Could climate change eventually bring hurricane risk to California?
Not likely, said Swain. Most climate models show an increase in Pacific Ocean temperatures of 5 degrees or less over the next century.
“That still isn’t enough to sustain full fledged hurricanes,” Swain said. “We are probably never going to see a major hurricane making landfall in California. There just isn’t warm enough water. But it might mean that it will be easier for hurricanes not to completely fall apart before they hit Southern California.”
That happened last year.
Hurricane Hilary, a category 4 hurricane off southern Mexico, moved north in August 2023, eventually slowing into a tropical storm as it neared Southern California.
Some mountain areas in Southern California received 10 inches of rain. There were mudslides, floods, and $900 million in damage with three deaths in California and Mexico. Downtown Los Angeles and San Diego each received 2.48 and 2.99 inches, breaking all-time daily records.

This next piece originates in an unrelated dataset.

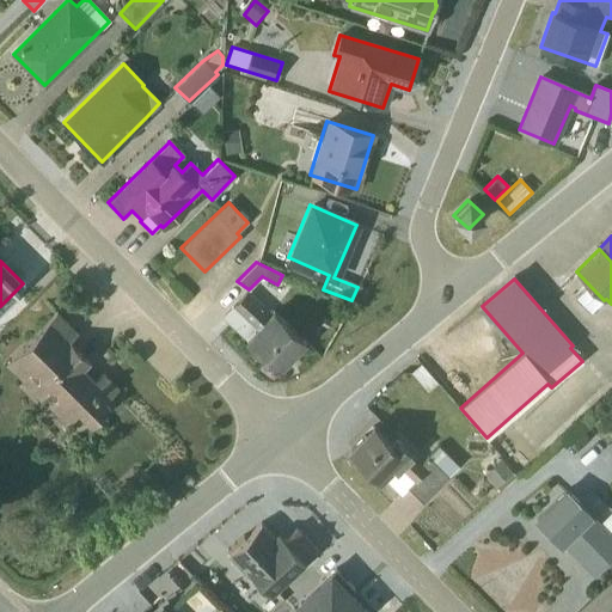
[(248,291),(221,318),(262,356),(267,353),(281,366),(304,342),(271,311),(270,312),(248,291)]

There is only one recorded example of a hurricane potentially making landfall in California. That occurred in San Diego in 1858. Scientists have reassembled weather records, including barometer readings, from the U.S. Army hospital in San Diego, and from local newspaper accounts, and concluded it probably was a modest hurricane.
Other far-away hurricanes have caused different problems, however. In August 2020, Tropical Storm Fausto, which began off Mexico, sent moisture northward to California. It wasn’t enough to cause rain. But it did trigger dry lightning that sparked 367 wildfires in California that killed 20 people and burned more than 1.8 million acres, including in the SCU Lightning Complex, August Complex, CZU Lightning Complex, and North Complex fires.
Swain said that lightning risk, and the fact that warmer temperatures mean atmospheric river and tropical storms can carry more water, is something that scientists need to further study.
“It’s very clear that we are going to see more extreme rainfall and flood risk,” he said. “It’s looming large in California in ways that people aren’t really ready for.”